Selected excerpt>
----------------------------------------

Date: 20080303
Docket: T-326-06
Citation: 2008 FC 288
Ottawa, Ontario, March 3, 2008
PRESENT: The Honourable Madam Justice Simpson
BETWEEN:
MARIA
TERESA TAGLIABUE
Applicant
and
MINISTRY
OF FOREIGN AFFAIRS AND INTERNATIONAL TRADE
Respondent
REASONS FOR JUDGMENT AND JUDGMENT
[1]
The
Applicant is a Canadian citizen of Chilean ancestry who worked at the Canadian
Embassy in Buenos
Aires
(the Embassy) as a locally engaged staff member from 1990 to 2000. In February
of 1999, she accepted a position as a level 5 Administrative Assistant to Col.
Richard Ryan. He served as the Canadian Armed Forces Attaché at the Embassy and
the Applicant reported directly to him.
[2]
The
Applicant’s position with Col. Ryan was hybrid in nature in that, although she
was employed by the Respondent (DFAIT), her position was funded by the
Department of National Defence (DND). On July 26, 2000, the Applicant was
terminated effective December 29, 2000 because her position was eliminated by
DND. Thereafter, for one year, she was given priority status which meant that,
as long as she was qualified, she was not required to participate in a
competition to be offered a new position at the Embassy.
[3]
On
July 2, 2003, the Applicant filed a complaint (the Complaint) with the
Canadian Human Rights Commission (the Commission) against DFAIT alleging that
she had been sexually harassed by the Canadian Ambassador to Argentina (the
Ambassador) in December 1999 and February 2000 and that, in a meeting with the
Ambassador on November 10, 2000, she was treated in an adverse
differential manner because of her Chilean ethnicity.
[4]
The
Applicant admits that she did not report the sexual harassment or the
discrimination to management at DFAIT. DFAIT first learned of her allegations
when it was advised of the Complaint. As well, the Applicant did not complain
to workplace colleagues at the time of the alleged events.
[5]
On
January 24, the Commission dismissed the Applicant’s Complaint pursuant to
paragraph 44(3)(b) of the Canadian Human Rights Act, R.S.C. 1985, c. H-6
(the Act). This application is for judicial review of that Decision.
THE DECISION
[6]
The
Commission’s decision letter of January 24, 2006 (the Decision) mentioned
four conclusions about the sexual harassment aspect of the Complaint. It said:
The evidence establishes that:
·
the
respondent did not consent to the alleged harassment;
·
the
respondent exercised all due diligence to prevent the alleged harassment from
being committed;
·
as the
respondent was unaware of the alleged harassment, it could not mitigate its effects;
and
·
there does
not appear to be a link between the alleged harassment and the termination of
the complainant’s employment.

----------------------------------------

Extracted records>
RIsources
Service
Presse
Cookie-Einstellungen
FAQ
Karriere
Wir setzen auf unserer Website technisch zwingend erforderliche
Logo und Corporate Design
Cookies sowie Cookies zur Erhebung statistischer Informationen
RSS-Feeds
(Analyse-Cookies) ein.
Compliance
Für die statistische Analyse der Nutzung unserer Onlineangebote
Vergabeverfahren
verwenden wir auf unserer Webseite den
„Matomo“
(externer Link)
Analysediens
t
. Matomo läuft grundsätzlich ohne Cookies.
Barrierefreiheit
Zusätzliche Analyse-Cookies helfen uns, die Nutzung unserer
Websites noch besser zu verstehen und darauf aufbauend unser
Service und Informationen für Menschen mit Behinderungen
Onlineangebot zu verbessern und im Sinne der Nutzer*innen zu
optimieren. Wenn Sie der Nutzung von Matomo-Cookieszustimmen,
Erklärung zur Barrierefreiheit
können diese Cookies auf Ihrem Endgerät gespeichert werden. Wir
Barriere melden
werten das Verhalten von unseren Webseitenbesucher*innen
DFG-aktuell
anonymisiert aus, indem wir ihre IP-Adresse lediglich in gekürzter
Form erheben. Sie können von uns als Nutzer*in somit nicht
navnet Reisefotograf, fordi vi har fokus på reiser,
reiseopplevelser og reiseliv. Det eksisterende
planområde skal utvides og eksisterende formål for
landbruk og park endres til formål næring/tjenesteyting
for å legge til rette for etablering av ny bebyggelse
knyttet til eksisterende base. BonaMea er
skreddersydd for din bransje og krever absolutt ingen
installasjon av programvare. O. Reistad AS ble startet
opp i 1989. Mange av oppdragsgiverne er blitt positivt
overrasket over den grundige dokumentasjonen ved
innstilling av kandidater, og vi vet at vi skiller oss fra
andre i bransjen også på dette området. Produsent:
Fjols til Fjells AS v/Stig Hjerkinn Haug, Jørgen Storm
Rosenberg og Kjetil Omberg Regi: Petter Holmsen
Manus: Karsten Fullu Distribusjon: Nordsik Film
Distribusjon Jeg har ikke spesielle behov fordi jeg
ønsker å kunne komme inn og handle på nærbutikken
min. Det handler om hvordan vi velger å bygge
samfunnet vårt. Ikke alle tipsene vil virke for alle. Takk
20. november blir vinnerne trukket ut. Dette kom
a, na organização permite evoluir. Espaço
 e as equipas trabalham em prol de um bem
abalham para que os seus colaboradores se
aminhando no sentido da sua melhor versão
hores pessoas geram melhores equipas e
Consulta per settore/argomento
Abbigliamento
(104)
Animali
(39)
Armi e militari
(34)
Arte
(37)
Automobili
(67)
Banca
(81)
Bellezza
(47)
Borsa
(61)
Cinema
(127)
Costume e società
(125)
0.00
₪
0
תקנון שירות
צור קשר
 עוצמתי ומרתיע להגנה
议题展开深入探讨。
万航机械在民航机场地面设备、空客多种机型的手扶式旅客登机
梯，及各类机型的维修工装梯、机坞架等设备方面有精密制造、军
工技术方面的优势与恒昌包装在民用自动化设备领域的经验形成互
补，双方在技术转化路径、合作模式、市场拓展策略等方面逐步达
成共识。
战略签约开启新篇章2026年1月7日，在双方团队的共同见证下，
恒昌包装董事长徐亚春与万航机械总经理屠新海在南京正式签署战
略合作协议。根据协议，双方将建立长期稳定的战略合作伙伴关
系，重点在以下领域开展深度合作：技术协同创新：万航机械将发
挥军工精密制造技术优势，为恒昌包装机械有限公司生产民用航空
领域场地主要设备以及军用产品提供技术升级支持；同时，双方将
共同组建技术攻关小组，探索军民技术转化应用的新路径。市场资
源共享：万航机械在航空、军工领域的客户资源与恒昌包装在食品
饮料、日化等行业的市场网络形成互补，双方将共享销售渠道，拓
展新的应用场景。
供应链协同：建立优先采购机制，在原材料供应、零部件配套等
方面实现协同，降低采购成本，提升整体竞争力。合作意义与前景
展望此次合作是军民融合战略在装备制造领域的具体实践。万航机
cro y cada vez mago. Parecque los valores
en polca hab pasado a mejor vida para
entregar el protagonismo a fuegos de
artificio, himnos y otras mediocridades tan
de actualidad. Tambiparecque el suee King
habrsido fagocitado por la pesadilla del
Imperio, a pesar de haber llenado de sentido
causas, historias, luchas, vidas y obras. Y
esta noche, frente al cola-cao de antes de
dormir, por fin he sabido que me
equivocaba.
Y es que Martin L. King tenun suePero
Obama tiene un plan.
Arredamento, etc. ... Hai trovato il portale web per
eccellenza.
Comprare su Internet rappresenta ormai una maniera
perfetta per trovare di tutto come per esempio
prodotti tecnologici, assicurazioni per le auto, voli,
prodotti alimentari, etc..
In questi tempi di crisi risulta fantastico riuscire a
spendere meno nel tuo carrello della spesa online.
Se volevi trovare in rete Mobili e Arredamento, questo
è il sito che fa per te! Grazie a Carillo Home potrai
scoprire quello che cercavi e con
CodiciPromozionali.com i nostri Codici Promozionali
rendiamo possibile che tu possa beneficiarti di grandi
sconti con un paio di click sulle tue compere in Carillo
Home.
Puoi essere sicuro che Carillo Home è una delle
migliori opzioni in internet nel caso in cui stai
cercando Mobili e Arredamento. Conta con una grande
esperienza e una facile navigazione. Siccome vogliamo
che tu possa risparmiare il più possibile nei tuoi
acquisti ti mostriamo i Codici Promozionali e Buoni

----------------------------------------

Things to do>
[1] According to the court ruling, which department funded the Applicant's position as Administrative Assistant to Col. Ryan?
[2] Please write the next part of the court ruling, picking up after its last sentence.
The data above has no connection to the court ruling.

Set of answers>
[1] The Department of National Defence (DND).

[2]
[7]
As
the Decision shows, the Commission ultimately concluded that the complaint of
sexual harassment had not been made out because the alleged conduct had not
detrimentally affected the Applicant’s employment. Specifically, there was no
link between the alleged harassment and her termination or the fact that she
was not rehired during her one year period of priority status.
[8]
As
well, when it dismissed the Complaint, the Commission dismissed the allegation
that there had been discrimination. This was not specifically discussed in the
Decision but the Investigator’s final report of December 15, 2005 (the
Final Report) says the following at paragraph 105:
Finally, the evidence gathered does not
appear to support that the complainant was treated in an adverse differential
manner because of her national or ethnic origin.
THE ISSUES AND THE
STANDARD OF REVIEW
(i)
The Failure to Interview the Ambassador
[9]
The
Applicant says that the Commission failed to conduct a fair and thorough
investigation because the Ambassador was not interviewed. On this issue of
procedural fairness, no deference is owed. See: Canadian Union of Public
Employees (C.U.P.E.) v. Ontario (Minister of Labour), [2003] 1
S.C.R. 539 at paragraph 100.
(ii) The
Error in Law
[10]
The
Applicant also says that the Commission erred in law when it misapplied
subsection 65(2) of the Act. On this issue, there is no reason to depart from the
normal rule that questions of law will be considered using “correctness” as the
standard of review.
DISCUSSION AND
CONCLUSIONS
Issue 1 The
Failure to Interview the Ambassador
[11]
The
Ambassador first learned of the Complaint when he was contacted by DFAIT on
December 23, 2004. At that time, he was serving as the Canadian Ambassador
to Switzerland. He promptly
provided DFAIT with lengthy and comprehensive written responses to the
Applicant’s allegations. The material he provided included:
·
A
four page chronology and three pages of narrative dated December 31, 2004.
·
A
one page letter of December 31, 2004 dealing with the reasons for the
Applicant’s termination.
·
A
six page response to the Complaint dated January 21, 2005.
·
A
two page letter of February 2005.
This material will be described as the Evidence.
[12]
DFAIT
in turn provided the Ambassador’s Evidence to the Investigator. The record is
not complete as it relates to contacts between DFAIT and the Investigator but
it is clear and the Applicant concedes that, when one reads the material
provided to DFAIT by the Ambassador and compares it to the Final Report, it is
obvious that (except for one immaterial error) the Investigator received a
complete and accurate account of the Ambassador’s Evidence on all the issues.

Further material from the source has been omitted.